Stored records
※

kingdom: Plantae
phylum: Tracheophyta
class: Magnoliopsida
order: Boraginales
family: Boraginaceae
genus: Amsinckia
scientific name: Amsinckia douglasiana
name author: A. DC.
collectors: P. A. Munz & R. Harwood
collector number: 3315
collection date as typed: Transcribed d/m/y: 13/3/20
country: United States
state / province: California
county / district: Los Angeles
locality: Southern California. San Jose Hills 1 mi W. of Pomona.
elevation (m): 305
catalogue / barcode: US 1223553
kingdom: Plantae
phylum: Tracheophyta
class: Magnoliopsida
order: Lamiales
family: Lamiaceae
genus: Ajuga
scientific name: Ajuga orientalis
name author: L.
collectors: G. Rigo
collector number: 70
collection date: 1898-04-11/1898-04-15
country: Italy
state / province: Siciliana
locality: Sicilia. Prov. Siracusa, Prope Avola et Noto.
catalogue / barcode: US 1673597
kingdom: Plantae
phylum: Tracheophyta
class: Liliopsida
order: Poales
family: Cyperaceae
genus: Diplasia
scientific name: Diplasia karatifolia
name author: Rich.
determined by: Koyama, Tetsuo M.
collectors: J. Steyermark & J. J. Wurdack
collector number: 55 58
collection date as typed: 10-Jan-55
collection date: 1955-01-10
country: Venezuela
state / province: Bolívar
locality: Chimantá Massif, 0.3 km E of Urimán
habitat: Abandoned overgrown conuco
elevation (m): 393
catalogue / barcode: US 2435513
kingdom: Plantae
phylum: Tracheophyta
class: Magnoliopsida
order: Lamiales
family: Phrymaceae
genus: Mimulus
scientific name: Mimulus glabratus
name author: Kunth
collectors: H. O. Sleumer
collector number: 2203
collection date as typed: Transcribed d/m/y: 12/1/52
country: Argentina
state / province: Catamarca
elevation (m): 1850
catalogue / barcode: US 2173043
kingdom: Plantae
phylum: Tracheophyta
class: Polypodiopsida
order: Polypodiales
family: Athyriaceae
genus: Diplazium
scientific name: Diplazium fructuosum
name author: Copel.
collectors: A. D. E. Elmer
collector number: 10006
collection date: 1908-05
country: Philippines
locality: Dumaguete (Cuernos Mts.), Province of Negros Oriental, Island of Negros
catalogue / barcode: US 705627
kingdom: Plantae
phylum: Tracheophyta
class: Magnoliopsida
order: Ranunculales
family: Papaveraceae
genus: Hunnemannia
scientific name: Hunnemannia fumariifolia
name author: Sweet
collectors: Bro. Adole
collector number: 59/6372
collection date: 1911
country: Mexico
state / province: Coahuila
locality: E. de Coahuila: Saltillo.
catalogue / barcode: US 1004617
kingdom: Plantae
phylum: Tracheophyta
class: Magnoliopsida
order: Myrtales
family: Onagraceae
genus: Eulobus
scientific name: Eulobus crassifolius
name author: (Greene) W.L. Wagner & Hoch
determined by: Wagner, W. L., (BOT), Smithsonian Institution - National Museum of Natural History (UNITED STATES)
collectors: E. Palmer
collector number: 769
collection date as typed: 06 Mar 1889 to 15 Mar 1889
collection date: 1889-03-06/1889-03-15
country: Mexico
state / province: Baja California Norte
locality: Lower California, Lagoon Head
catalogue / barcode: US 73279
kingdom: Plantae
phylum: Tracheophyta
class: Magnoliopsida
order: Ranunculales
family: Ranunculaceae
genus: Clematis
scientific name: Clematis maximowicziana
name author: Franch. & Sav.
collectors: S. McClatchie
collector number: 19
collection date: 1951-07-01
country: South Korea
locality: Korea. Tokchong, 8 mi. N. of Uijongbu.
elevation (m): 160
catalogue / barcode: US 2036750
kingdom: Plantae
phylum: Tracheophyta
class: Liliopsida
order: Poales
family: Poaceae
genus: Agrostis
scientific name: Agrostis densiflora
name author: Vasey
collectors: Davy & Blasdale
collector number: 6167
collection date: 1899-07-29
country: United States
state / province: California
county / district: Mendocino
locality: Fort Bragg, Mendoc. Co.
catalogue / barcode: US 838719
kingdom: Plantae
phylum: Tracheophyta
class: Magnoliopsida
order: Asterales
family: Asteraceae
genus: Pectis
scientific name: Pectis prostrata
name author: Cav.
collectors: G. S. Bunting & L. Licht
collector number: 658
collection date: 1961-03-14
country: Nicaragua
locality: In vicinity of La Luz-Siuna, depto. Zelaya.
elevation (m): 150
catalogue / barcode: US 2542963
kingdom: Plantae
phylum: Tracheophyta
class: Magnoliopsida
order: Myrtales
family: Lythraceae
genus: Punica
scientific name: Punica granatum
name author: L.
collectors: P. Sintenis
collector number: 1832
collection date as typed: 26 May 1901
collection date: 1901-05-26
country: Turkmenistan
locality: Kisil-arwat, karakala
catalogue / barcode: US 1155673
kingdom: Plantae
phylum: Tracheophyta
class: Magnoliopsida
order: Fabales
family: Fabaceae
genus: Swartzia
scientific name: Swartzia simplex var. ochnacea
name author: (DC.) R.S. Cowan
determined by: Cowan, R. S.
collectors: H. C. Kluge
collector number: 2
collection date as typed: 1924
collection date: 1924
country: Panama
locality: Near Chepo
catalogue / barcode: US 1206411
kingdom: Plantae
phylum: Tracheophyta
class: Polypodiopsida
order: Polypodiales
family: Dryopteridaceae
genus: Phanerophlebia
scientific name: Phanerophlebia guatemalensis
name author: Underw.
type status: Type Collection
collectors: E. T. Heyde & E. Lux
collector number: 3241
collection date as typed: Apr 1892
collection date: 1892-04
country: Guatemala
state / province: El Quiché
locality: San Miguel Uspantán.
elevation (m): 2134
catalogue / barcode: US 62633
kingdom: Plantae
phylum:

※

» **Goal**:
Could you copy out all of the lines above without changing anything?

» **Output**:
kingdom: Plantae
phylum: Tracheophyta
class: Magnoliopsida
order: Boraginales
family: Boraginaceae
genus: Amsinckia
scientific name: Amsinckia douglasiana
name author: A. DC.
collectors: P. A. Munz & R. Harwood
collector number: 3315
collection date as typed: Transcribed d/m/y: 13/3/20
country: United States
state / province: California
county / district: Los Angeles
locality: Southern California. San Jose Hills 1 mi W. of Pomona.
elevation (m): 305
catalogue / barcode: US 1223553
kingdom: Plantae
phylum: Tracheophyta
class: Magnoliopsida
order: Lamiales
family: Lamiaceae
genus: Ajuga
scientific name: Ajuga orientalis
name author: L.
collectors: G. Rigo
collector number: 70
collection date: 1898-04-11/1898-04-15
country: Italy
state / province: Siciliana
locality: Sicilia. Prov. Siracusa, Prope Avola et Noto.
catalogue / barcode: US 1673597
kingdom: Plantae
phylum: Tracheophyta
class: Liliopsida
order: Poales
family: Cyperaceae
genus: Diplasia
scientific name: Diplasia karatifolia
name author: Rich.
determined by: Koyama, Tetsuo M.
collectors: J. Steyermark & J. J. Wurdack
collector number: 55 58
collection date as typed: 10-Jan-55
collection date: 1955-01-10
country: Venezuela
state / province: Bolívar
locality: Chimantá Massif, 0.3 km E of Urimán
habitat: Abandoned overgrown conuco
elevation (m): 393
catalogue / barcode: US 2435513
kingdom: Plantae
phylum: Tracheophyta
class: Magnoliopsida
order: Lamiales
family: Phrymaceae
genus: Mimulus
scientific name: Mimulus glabratus
name author: Kunth
collectors: H. O. Sleumer
collector number: 2203
collection date as typed: Transcribed d/m/y: 12/1/52
country: Argentina
state / province: Catamarca
elevation (m): 1850
catalogue / barcode: US 2173043
kingdom: Plantae
phylum: Tracheophyta
class: Polypodiopsida
order: Polypodiales
family: Athyriaceae
genus: Diplazium
scientific name: Diplazium fructuosum
name author: Copel.
collectors: A. D. E. Elmer
collector number: 10006
collection date: 1908-05
country: Philippines
locality: Dumaguete (Cuernos Mts.), Province of Negros Oriental, Island of Negros
catalogue / barcode: US 705627
kingdom: Plantae
phylum: Tracheophyta
class: Magnoliopsida
order: Ranunculales
family: Papaveraceae
genus: Hunnemannia
scientific name: Hunnemannia fumariifolia
name author: Sweet
collectors: Bro. Adole
collector number: 59/6372
collection date: 1911
country: Mexico
state / province: Coahuila
locality: E. de Coahuila: Saltillo.
catalogue / barcode: US 1004617
kingdom: Plantae
phylum: Tracheophyta
class: Magnoliopsida
order: Myrtales
family: Onagraceae
genus: Eulobus
scientific name: Eulobus crassifolius
name author: (Greene) W.L. Wagner & Hoch
determined by: Wagner, W. L., (BOT), Smithsonian Institution - National Museum of Natural History (UNITED STATES)
collectors: E. Palmer
collector number: 769
collection date as typed: 06 Mar 1889 to 15 Mar 1889
collection date: 1889-03-06/1889-03-15
country: Mexico
state / province: Baja California Norte
locality: Lower California, Lagoon Head
catalogue / barcode: US 73279
kingdom: Plantae
phylum: Tracheophyta
class: Magnoliopsida
order: Ranunculales
family: Ranunculaceae
genus: Clematis
scientific name: Clematis maximowicziana
name author: Franch. & Sav.
collectors: S. McClatchie
collector number: 19
collection date: 1951-07-01
country: South Korea
locality: Korea. Tokchong, 8 mi. N. of Uijongbu.
elevation (m): 160
catalogue / barcode: US 2036750
kingdom: Plantae
phylum: Tracheophyta
class: Liliopsida
order: Poales
family: Poaceae
genus: Agrostis
scientific name: Agrostis densiflora
name author: Vasey
collectors: Davy & Blasdale
collector number: 6167
collection date: 1899-07-29
country: United States
state / province: California
county / district: Mendocino
locality: Fort Bragg, Mendoc. Co.
catalogue / barcode: US 838719
kingdom: Plantae
phylum: Tracheophyta
class: Magnoliopsida
order: Asterales
family: Asteraceae
genus: Pectis
scientific name: Pectis prostrata
name author: Cav.
collectors: G. S. Bunting & L. Licht
collector number: 658
collection date: 1961-03-14
country: Nicaragua
locality: In vicinity of La Luz-Siuna, depto. Zelaya.
elevation (m): 150
catalogue / barcode: US 2542963
kingdom: Plantae
phylum: Tracheophyta
class: Magnoliopsida
order: Myrtales
family: Lythraceae
genus: Punica
scientific name: Punica granatum
name author: L.
collectors: P. Sintenis
collector number: 1832
collection date as typed: 26 May 1901
collection date: 1901-05-26
country: Turkmenistan
locality: Kisil-arwat, karakala
catalogue / barcode: US 1155673
kingdom: Plantae
phylum: Tracheophyta
class: Magnoliopsida
order: Fabales
family: Fabaceae
genus: Swartzia
scientific name: Swartzia simplex var. ochnacea
name author: (DC.) R.S. Cowan
determined by: Cowan, R. S.
collectors: H. C. Kluge
collector number: 2
collection date as typed: 1924
collection date: 1924
country: Panama
locality: Near Chepo
catalogue / barcode: US 1206411
kingdom: Plantae
phylum: Tracheophyta
class: Polypodiopsida
order: Polypodiales
family: Dryopteridaceae
genus: Phanerophlebia
scientific name: Phanerophlebia guatemalensis
name author: Underw.
type status: Type Collection
collectors: E. T. Heyde & E. Lux
collector number: 3241
collection date as typed: Apr 1892
collection date: 1892-04
country: Guatemala
state / province: El Quiché
locality: San Miguel Uspantán.
elevation (m): 2134
catalogue / barcode: US 62633
kingdom: Plantae
phylum:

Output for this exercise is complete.